Global FDI jumps 24% in 1H2019, and Egypt remains Africa’s top destination

Egypt is still Africa’s top FDI destination as global flows pick up in 1H2019 -UNCTAD: Global foreign direct investment (FDI) grew 24% y-o-y in 1H2019 to USD 640, mostly thanks to a favorable base effect as a result of unusually low FDI levels during the same period last year, according to UNCTAD’s latest investment trends monitor report (pdf). Without the effects of one-off transactions and intra-firm financial flows, global FDI only picked up 4% during the first six months of the year.

Inflows increased in developed economies, while developing countries saw a minor dip: Developed countries saw FDI almost double from 1H2018 in North America, while flows to Europe “rebounded sharply” with an almost five-fold increase. In developing economies, FDI remained relatively stable, slipping 2% y-o-y to USD 342 bn.

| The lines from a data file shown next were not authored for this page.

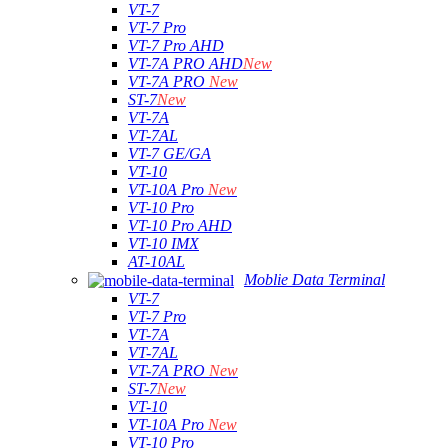
VT-7
VT-7 Pro
VT-7 Pro AHD
VT-7A PRO AHD
New
VT-7A PRO
New
ST-7
New
VT-7A
VT-7AL
VT-7 GE/GA
VT-10
VT-10A Pro
New
VT-10 Pro
VT-10 Pro AHD
VT-10 IMX
AT-10AL
Moblie Data Terminal
VT-7
VT-7 Pro
VT-7A
VT-7AL
VT-7A PRO
New
ST-7
New
VT-10
VT-10A Pro
New
VT-10 Pro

FDI to Africa also fell 2%, mainly due to trade tensions and political instability in some countries. The report notes that Nigeria’s recent reforms attracted investments in the oil and gas sector, while South Africa lost almost two thirds of its FDI. Egypt remains the most attractive destination on the continent, accounting for USD 3.6 bn of the USD 23 bn funneled into the entire continent, despite non-oil FDI falling to USD 400 mn in 1Q2019, its lowest level since 2014. High interest rates, low consumer demand, and the slow rate of privatization have all been cited as key culprits behind Egypt’s lagging ability to attract more FDI.

The list of the top 10 host economies in 1H2019 was split between developed and developing economies, with the US topping the charts, followed by China. The UK and the Netherlands both fell out of the top 10 FDI destinations, while Singapore climbed to the third spot and France became the fourth largest recipient of FDI.

Global headwinds aside, investments are expected to continue recovering for the remainder of 2019. The report notes that geopolitical risks, trade tensions, and concerns about the emergence of protectionist policies threaten forecasts.